We are told by the marketing people of major industries, the tech gurus and the enthusiastic adopters of modern innovations, that we live in a period of ever accelerating change and that the near future (if it not already here) brings new possibilities of unimagined power. The electrical-powered car is one example, but we forget that we have already a very versatile, energy-efficient and environment friendly vehicle: the bike. The future is often an extreme version of the present. We admire modern technology in cameras and the expanded capabilities. We forget that we always have wanted to produce more pictures at no cost and immediately available for inspection and distribution. We did not use Polaroids in the studio for fun, but to see what the shoot would be. We embraced automation in cameras before the digital age, because we wanted fuss-free and error-free picture taking. Handheld exposure meters were always a problem and high-speed emulsions had their own limits. Now we live in a photographer’s heaven: we can take pictures anytime and everywhere at no cost and when we make a mistake (not relying on the inbuilt algorithms) we can correct it easily and effectively.
The recently introduced Nikon and Canon mirrorless cameras promise an easy road to a bright future. But is it? We produce billions of pictures, hundreds of millions of them are pictures of sunsets, landscapes, flowers, pets and friends in all kinds of more or less embarrassing poses. Are these picture styles and themes different from what one could do with a Kodak camera from 1890? Hardly, but there are more of the same! Photographers do what they always did and a digital picture is not different from a printed negative or a slide film.


The new Leica M10-D is described by Leica AG as a digital body with an analog soul. The marketing people have still not understood the real difference between analog and digital, but I would say that the more appropriate description would be an analog body with a digital soul.

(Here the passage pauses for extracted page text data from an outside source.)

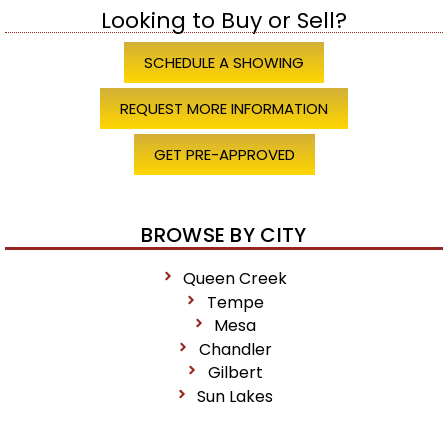
Looking to Buy or Sell?
SCHEDULE A SHOWING
REQUEST MORE INFORMATION
GET PRE-APPROVED
BROWSE BY CITY
Queen Creek
Tempe
Mesa
Chandler
Gilbert
Sun Lakes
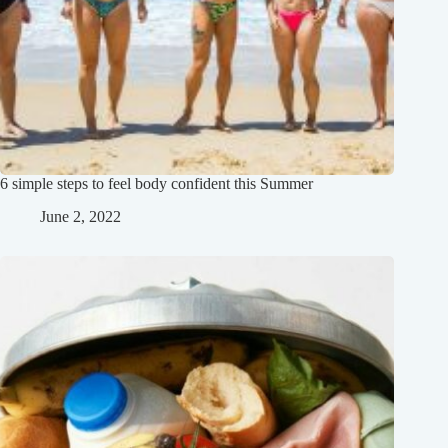
6 simple steps to feel body confident this Summer
June 2, 2022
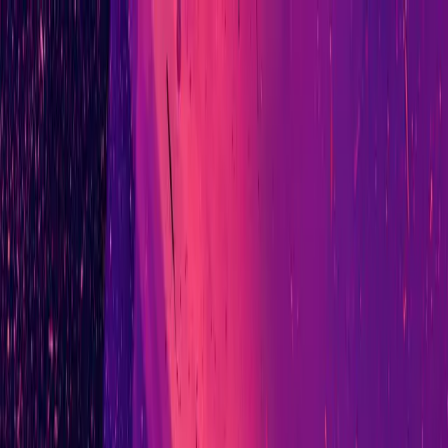
Ad-Nav
// mapping success
Home
About
CV
Blog
Projects
Context
Contact
// initialising connection...
Ad-Nav
Mapping Success for Teams, Technology, and
Transformation.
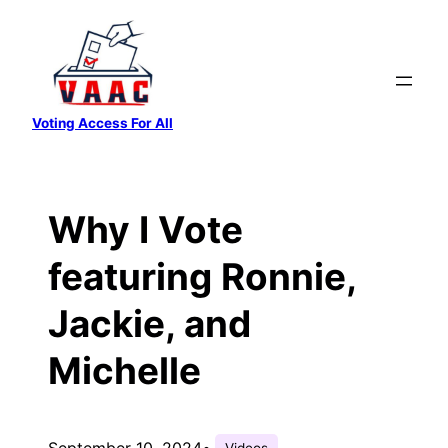
Skip
to
content
Voting Access For All
Why I Vote
featuring Ronnie,
Jackie, and
Michelle
September 10, 2024
•
Videos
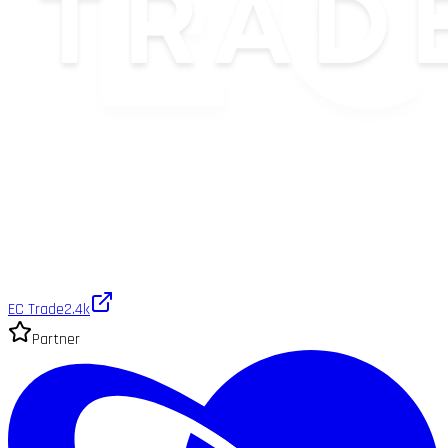
EC Trade
2.4k
Partner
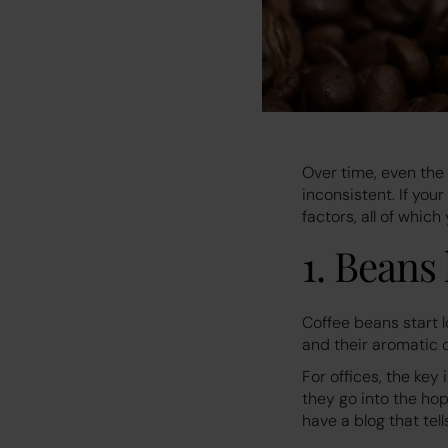
Over time, even the
inconsistent. If you
factors, all of whic
1. Beans
Coffee beans start l
and their aromatic 
For offices, the key 
they go into the ho
have a blog that tel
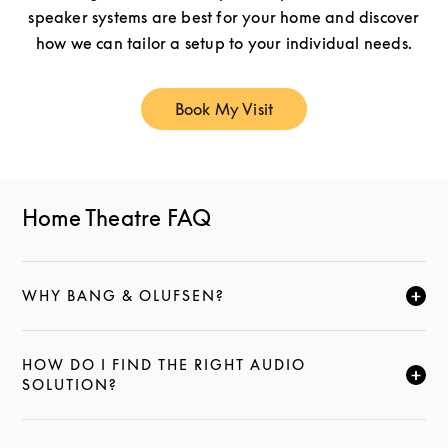
speaker systems are best for your home and discover
how we can tailor a setup to your individual needs.
Book My Visit
Link Opens in New Tab
Home Theatre FAQ
WHY BANG & OLUFSEN?
FAI CLIC PER ESPANDERE QUESTA DESCRIZIONE E
HOW DO I FIND THE RIGHT AUDIO
FAI CLIC PER ESPANDERE QUESTA DESCRIZIONE E
SOLUTION?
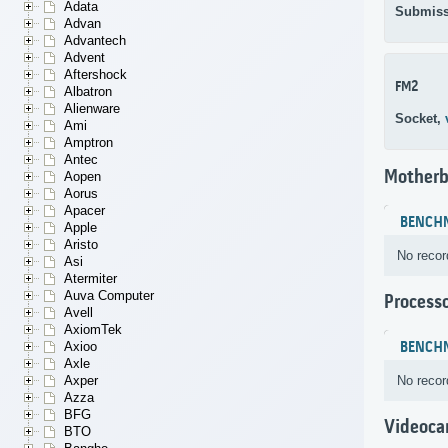
Adata
Submiss
Advan
Advantech
Advent
Aftershock
FM2
Albatron
Alienware
Socket,
Ami
Amptron
Antec
Motherb
Aopen
Aorus
Apacer
BENCH
Apple
Aristo
No recor
Asi
Atermiter
Auva Computer
Process
Avell
AxiomTek
BENCH
Axioo
Axle
No recor
Axper
Azza
BFG
Videoca
BTO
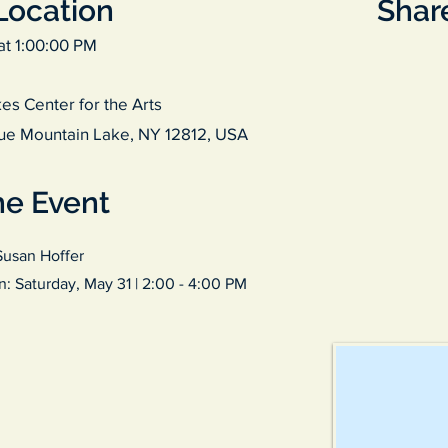
Location
Share
at 1:00:00 PM
es Center for the Arts
ue Mountain Lake, NY 12812, USA
he Event
Susan Hoffer
on: Saturday, May 31 | 2:00 - 4:00 PM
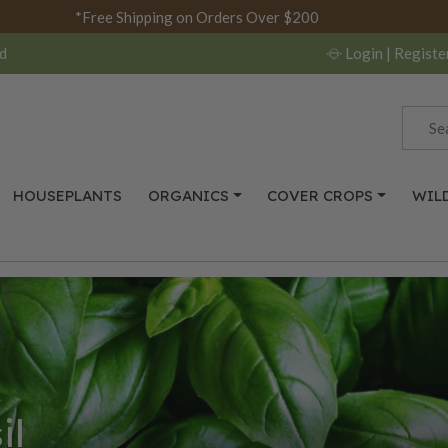
*Free Shipping on Orders Over $200
d
Login
| Registe
HOUSEPLANTS
ORGANICS
COVER CROPS
WIL
il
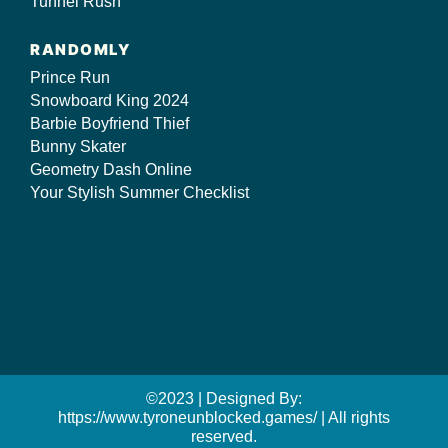
Tunnel Rush
RANDOMLY
Prince Run
Snowboard King 2024
Barbie Boyfriend Thief
Bunny Skater
Geometry Dash Online
Your Stylish Summer Checklist
©2023 | Designed By:
https://www.tyroneunblocked.games/ | All rights
reserved.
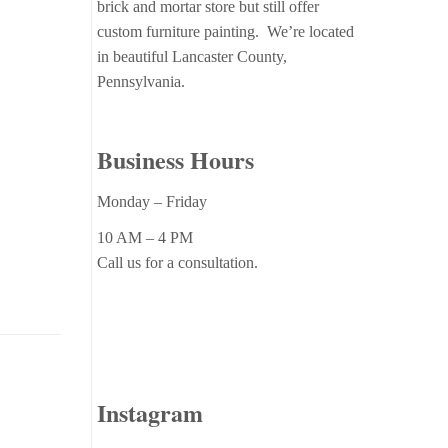
brick and mortar store but still offer
custom furniture painting. We’re located
in beautiful Lancaster County,
Pennsylvania.
Business Hours
Monday – Friday
10 AM – 4 PM
Call us for a consultation.
Instagram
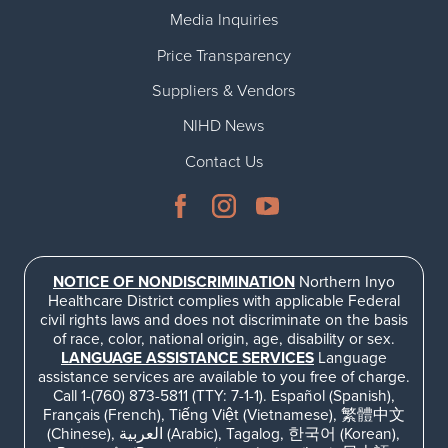
Media Inquiries
Price Transparency
Suppliers & Vendors
NIHD News
Contact Us
NOTICE OF NONDISCRIMINATION
Northern Inyo
Healthcare District complies with applicable Federal
civil rights laws and does not discriminate on the basis
of race, color, national origin, age, disability or sex.
LANGUAGE ASSISTANCE SERVICES
Language
assistance services are available to you free of charge.
Call 1-(760) 873-5811 (TTY: 7-1-1). Español (Spanish),
Français (French), Tiếng Việt (Vietnamese), 繁體中文
(Chinese), العربية (Arabic), Tagalog, 한국어 (Korean),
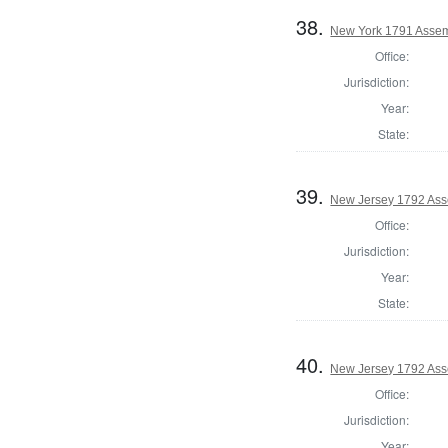
38.
New York 1791 Assem
Office:
Jurisdiction:
Year:
State:
39.
New Jersey 1792 Ass
Office:
Jurisdiction:
Year:
State:
40.
New Jersey 1792 Ass
Office:
Jurisdiction:
Year:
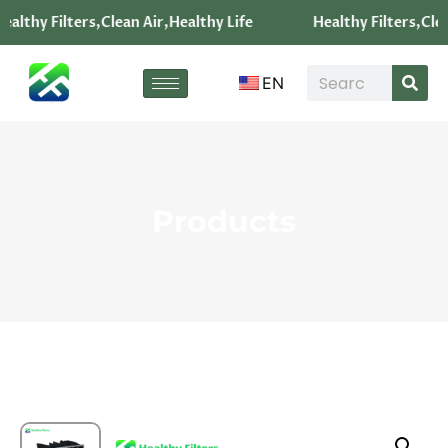
ealthy Filters,Clean Air,Healthy Life
Healthy Filters,Clea
EN
Products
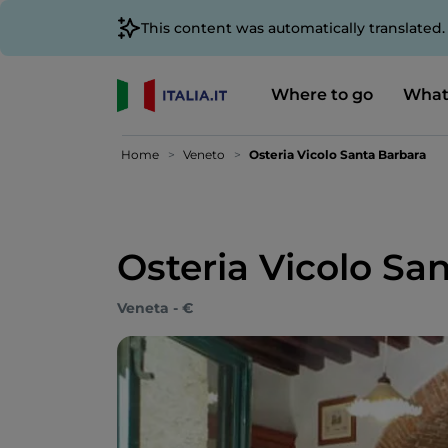
This content was automatically translated
Where to go
What
Home
Veneto
Osteria Vicolo Santa Barbara
Osteria Vicolo Sa
Veneta - €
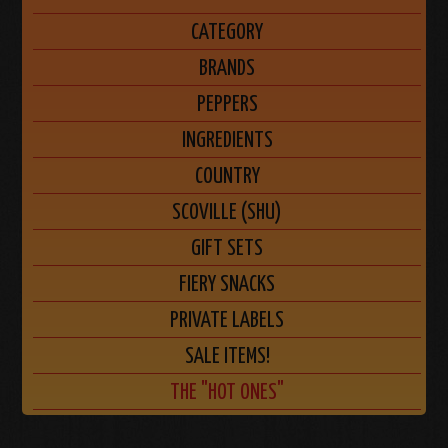
CATEGORY
BRANDS
PEPPERS
INGREDIENTS
COUNTRY
SCOVILLE (SHU)
GIFT SETS
FIERY SNACKS
PRIVATE LABELS
SALE ITEMS!
THE "HOT ONES"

The reference to the “unique experience of analog photography” is coupled to the proposal that ‘less’ is the unique property of the traditional film emulsion world and that ‘more’ is the defining characteristic of the digital-computational world. What exactly is that analogy with the film-emulsion camera?. The fact that you have a mock film advance lever and the fact that you cannot see the result immediately on the monitor screen is not enough to create a genuine feeling.of operating a cartridge loading camera. Compare the handling and workflow of the M-A with the M10-D and you know immediately what is the real difference.
The original M-D type 262 was a production version of the special version M -‘Edition 60’. Both replaced the monitor display with an ISO setting wheel. This ISO setting wheel became standard with the M10 and the touchscreen monitor display of the M10-P has been transferred to the screen of the smartphone with the standard WIFi connection in the M10.


The whole idea of the ;analog’ spirit seems to be that a lack of options is the essential element of the film emulsion experience. It is not and anyone who uses the M10-D will not feel convinced that this is the best to experience the unique way of the ‘analog’ photography
It is evident why Leica introduced this monitor less and lever added model. The suggestion that the lever can be used as a support for one-hand shooting with a fixed distance as the classical street photographers, working in the style of the snapshot-aesthetic, did, is based on a distorted view of the past.
Leica cannot compete with the future oriented models of the competition and has to find a safe niche for their camera models in the M-style. But they can point to a heritage no one else can. The M10-D is the model that the modern photographer can use with ease and still maintain that s/he works in the traditional style of the Leica Way (Matheson). Tradition has a future!